Cisco calls this rewrite for DNS doctoring, this will make the client lookup the public IP adresses instead of internal and for servernames and lyncdiscoverinternal lookup 127.0.0.1. This will force the client to use public IP addresses. Of cource you should also block TCP/UDP traffic to your Skype servers from VPN clients.

 

 

Thanks. We have looked into DNS doctoring but our network team would prefer not to implement it hence wondering if we could just add the lyncdiscover record to our internal AD DNS servers, and by preventing clients from reaching the internal addresses over VPN (using client firewalls) force Skype external.

 

We are not using Server 2016 DNS yet so don't have the options that offers for split tunnel scenarios so we wouldn't be able to change the other internal address resolutions (such as those you suggest need to resolve to 127.0.0.1) so not sure if this would work?

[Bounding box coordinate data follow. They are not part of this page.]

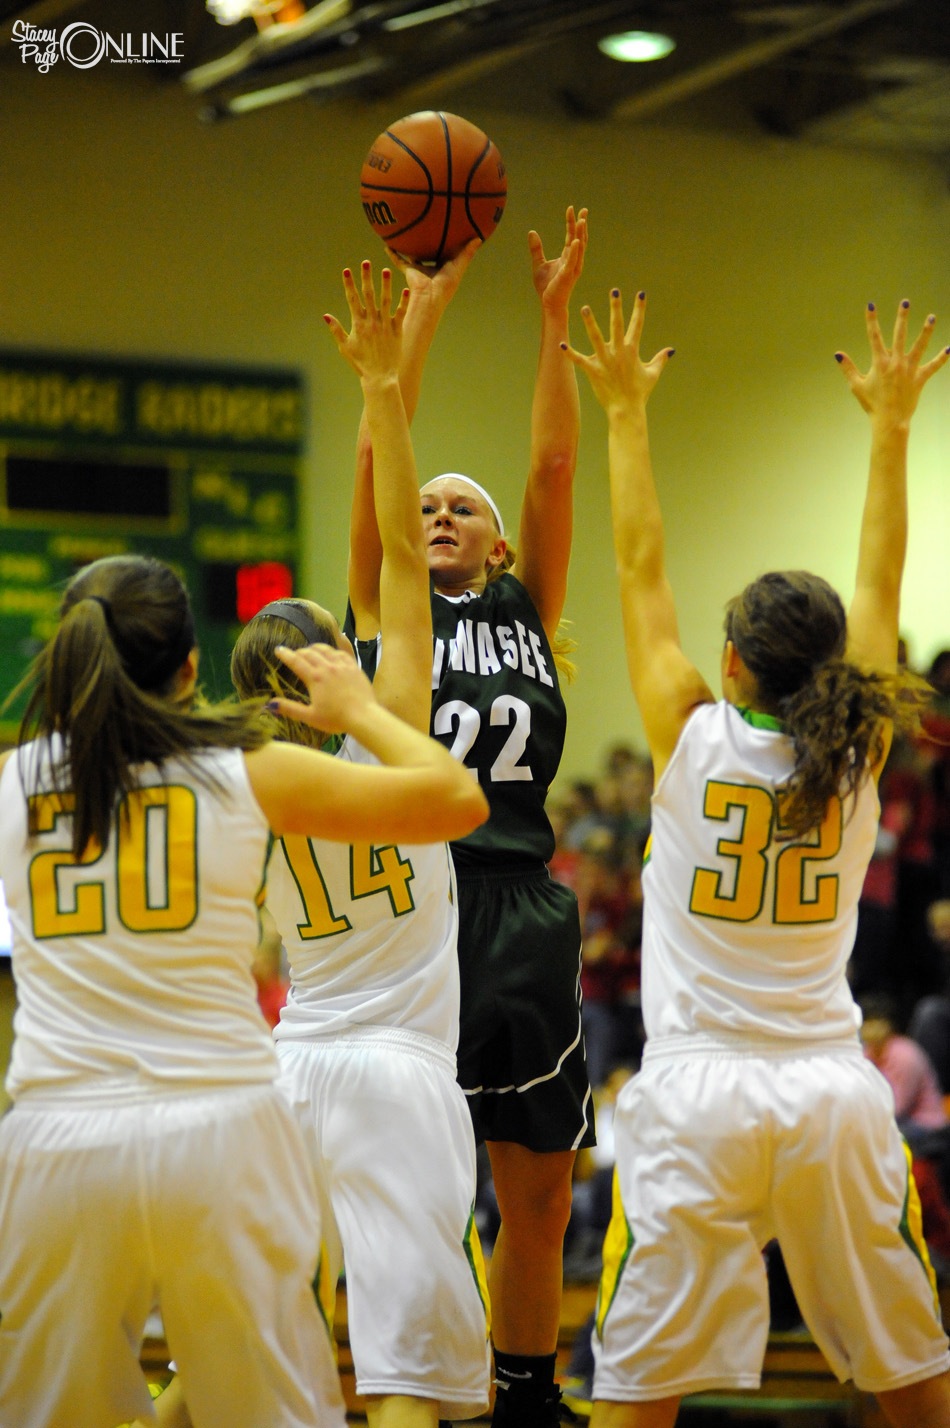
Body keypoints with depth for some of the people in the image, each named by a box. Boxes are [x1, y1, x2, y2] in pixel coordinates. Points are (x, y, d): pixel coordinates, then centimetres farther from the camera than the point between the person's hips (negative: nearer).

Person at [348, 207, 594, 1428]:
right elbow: (376, 457, 1)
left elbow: (554, 470, 5)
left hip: (522, 917, 3)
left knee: (538, 1198, 11)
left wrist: (553, 320, -3)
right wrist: (422, 314, -4)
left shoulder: (529, 615, 14)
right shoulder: (383, 610, 10)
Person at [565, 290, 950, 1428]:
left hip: (697, 1093, -2)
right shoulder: (857, 755, 0)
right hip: (833, 1090, 3)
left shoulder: (691, 740, -6)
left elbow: (640, 569, 2)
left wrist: (626, 414, 11)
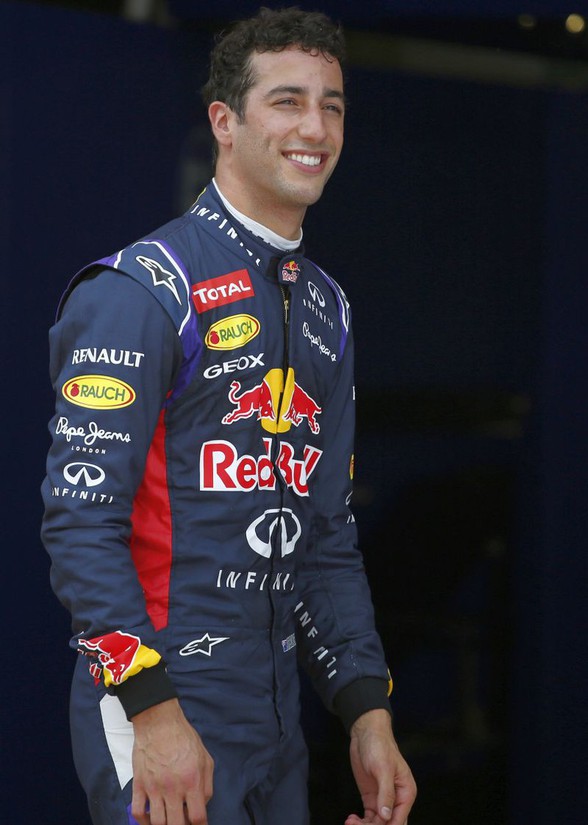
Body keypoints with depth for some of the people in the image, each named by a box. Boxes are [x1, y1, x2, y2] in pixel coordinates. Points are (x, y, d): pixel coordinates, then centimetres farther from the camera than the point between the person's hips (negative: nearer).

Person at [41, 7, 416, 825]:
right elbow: (82, 518, -16)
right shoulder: (142, 288, -10)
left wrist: (368, 709, 9)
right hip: (157, 706, -7)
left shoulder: (326, 308, 14)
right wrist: (152, 710, -22)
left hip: (277, 726, 7)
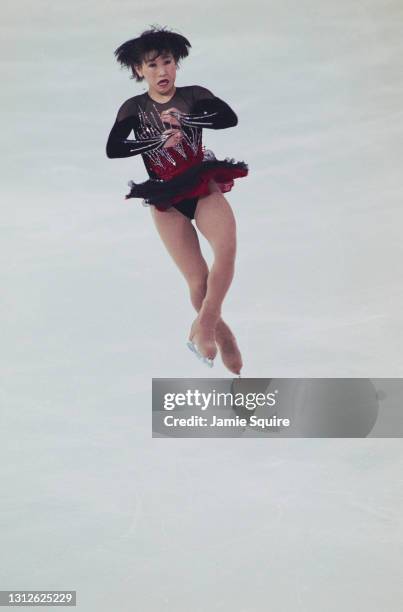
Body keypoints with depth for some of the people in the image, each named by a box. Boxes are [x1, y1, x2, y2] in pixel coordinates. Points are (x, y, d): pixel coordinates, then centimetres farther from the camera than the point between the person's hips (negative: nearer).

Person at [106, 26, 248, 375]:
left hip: (203, 185, 1)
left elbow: (230, 118, -13)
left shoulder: (194, 96, 2)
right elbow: (113, 149, -12)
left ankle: (202, 326, -15)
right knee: (198, 281, -3)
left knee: (227, 247, -28)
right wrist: (161, 140, -16)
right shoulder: (133, 108, 2)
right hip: (166, 199, 0)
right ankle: (223, 336, 20)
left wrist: (184, 119, -19)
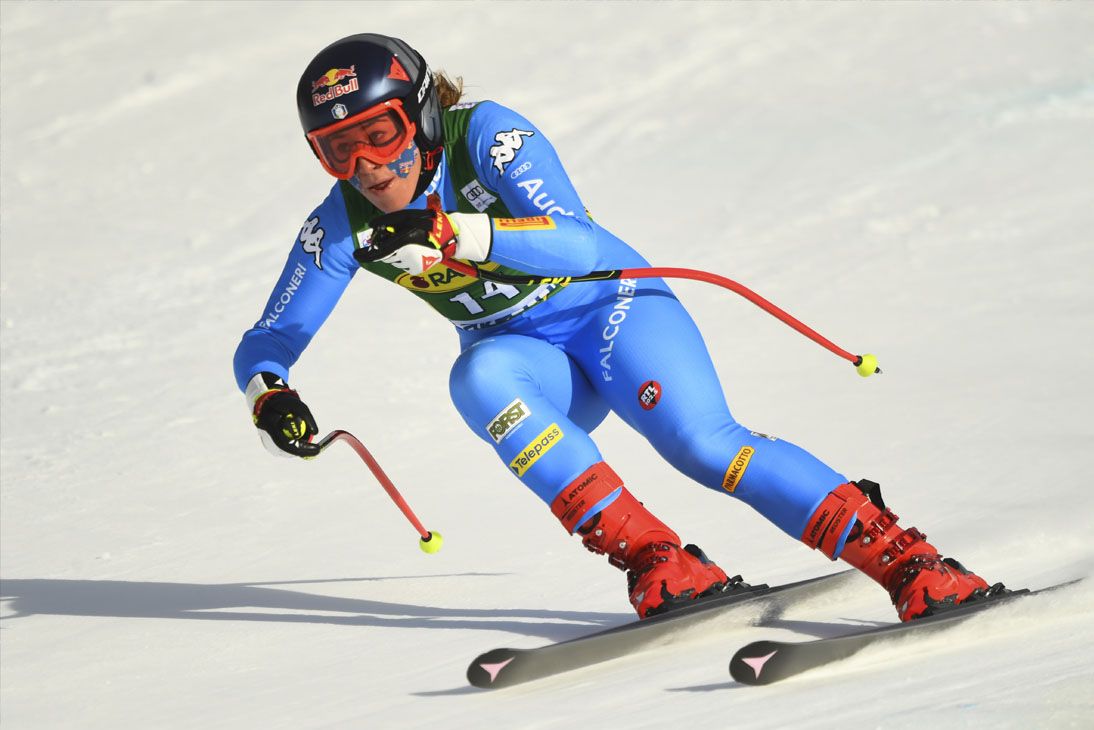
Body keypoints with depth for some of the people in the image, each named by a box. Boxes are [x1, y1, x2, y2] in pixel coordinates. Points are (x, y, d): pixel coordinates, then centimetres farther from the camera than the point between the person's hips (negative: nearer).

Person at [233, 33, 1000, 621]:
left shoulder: (486, 136, -24)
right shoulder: (342, 225, -11)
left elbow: (580, 245, -36)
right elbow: (268, 341, -5)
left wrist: (451, 233, -50)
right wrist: (270, 393, -29)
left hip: (608, 305, -3)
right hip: (527, 358, 3)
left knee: (703, 443, -28)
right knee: (480, 379, -32)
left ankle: (909, 561, -25)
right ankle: (656, 562, -34)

If it is simply name resolution that the client goes on, and lyncdiscoverinternal would still resolve then we wouldn't be able to try this, but if we could rely on the Skype client trying internal, failing and then going external it could be an option??

 

Thanks

Mark

Skype client will try with lyncdiscoverinternal.<domain> before lyncdiscover.<domain> so there you will hit the first problem if you don't do DNS doctoring or use separated DNS for VPN and internal.

 

So if you can block lyncdiscoverinternal, point lyncdiscover to public IP, point meet etc to public addresses and block access to internal servers it should work for you.